Elias MacDonald

Personal information
- Date of birth: 11 April 1898
- Place of birth: Beswick, Manchester, England
- Date of death: 4 April 1978 (aged 79)
- Place of death: Rochester, Kent, England
- Height: 5 ft 8 in (1.73 m)
- Position(s): Outside left

Youth career
- Ancoats Lads Club

Senior career*
- Years: Team / Apps / (Gls)
- 1920–1921: Derby County / 0 / (0)
- 1921–1923: Burton All Saints
- 1923–1924: Southampton / 18 / (0)
- 1924–1925: Southend United / 37 / (1)
- 1925–1926: Southport / 42 / (5)
- 1926: Doncaster Rovers / 9 / (0)
- 1926–1929: Barrow / 97 / (13)
- 1929–1930: Chorley
- –: Ulverston Town
- –: Chorley
- –: Morecambe
- –: Rolls-Royce Welfare

= Elias MacDonald =

English footballer

Elias MacDonald (11 April 1898 – 4 April 1978) was an English footballer who played at outside left for various clubs in the 1920s.

==Football career==
MacDonald was born in Beswick, Manchester and played his early football for Ancoats Lads Club, as well as representing Manchester Schools. After leaving school, he was employed by Rolls-Royce at Derby from where he joined Derby County in 1920, although he made no first-team appearances. The following year, he joined Burton All Saints where he was spotted by a scout from Southampton.

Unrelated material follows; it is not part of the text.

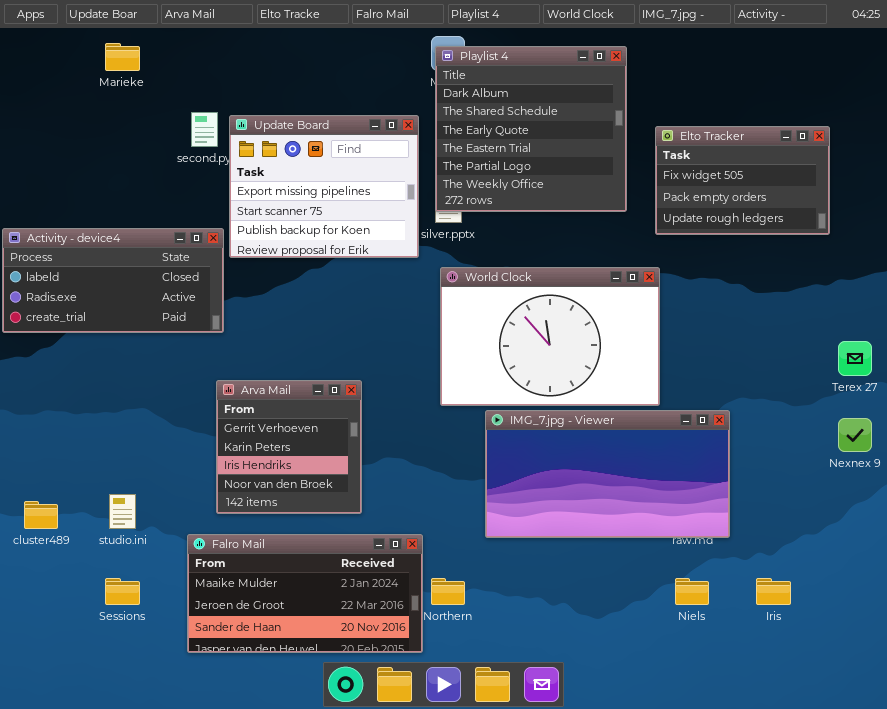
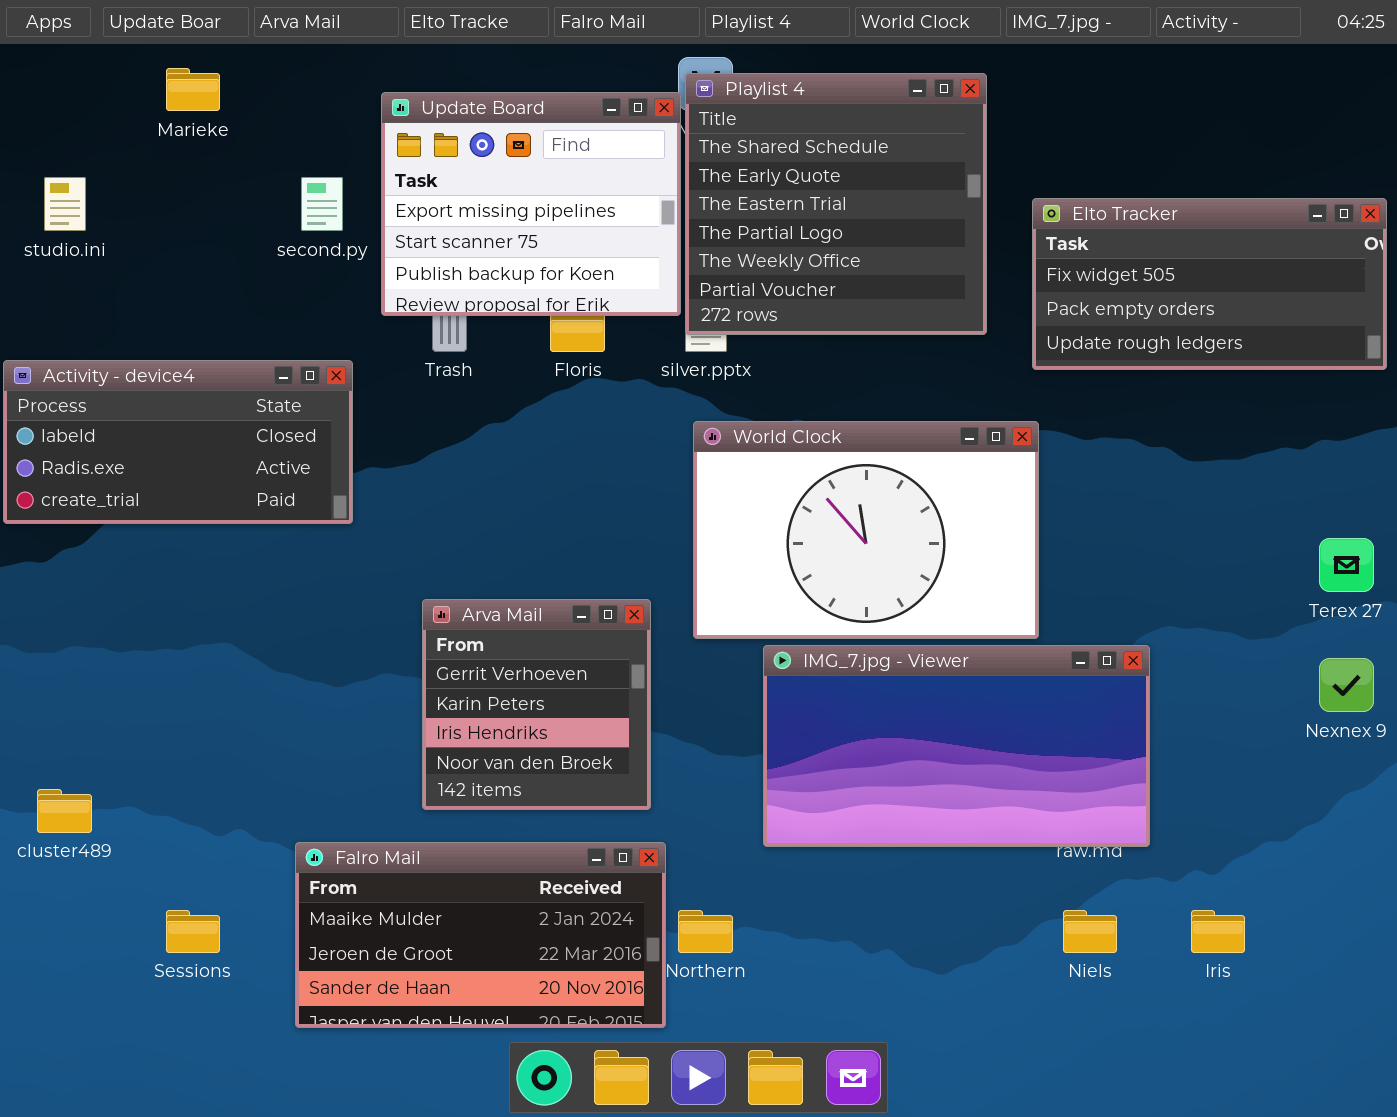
Playlist 4: [435,46,627,212] -> [685,73,987,335], scrolled down 1 row
Update Board: [229,115,419,258] -> [381,92,681,316], moved
Elto Tracker: [655,126,830,235] -> [1032,198,1387,370], resized
Arva Mail: [216,380,362,514] -> [422,599,651,810], moved
studio.ini: [109,494,136,529] -> [44,177,86,231], moved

Described as a "fine winger", he joined Southampton in May 1923, making his first-team debut in a Second Division match at home to Barnsley on 19 January 1924, when he replaced the injured Jimmy Carr. MacDonald retained his place on the left wing for the remainder of the season, in partnership with Cliff Price, but failed to score. At the end of the season, he was placed on the transfer list at a fee of £250, but in June he moved to Southend United of the Third Division South, with the fee being waived.

After a season at Southend, MacDonald moved to the Third Division North with Southport and then Doncaster Rovers, before settling at Barrow in December 1926. Over the next three seasons, he was a virtual ever-present making 100 appearances for the Cumberland club before dropping down to non-league football in 1929.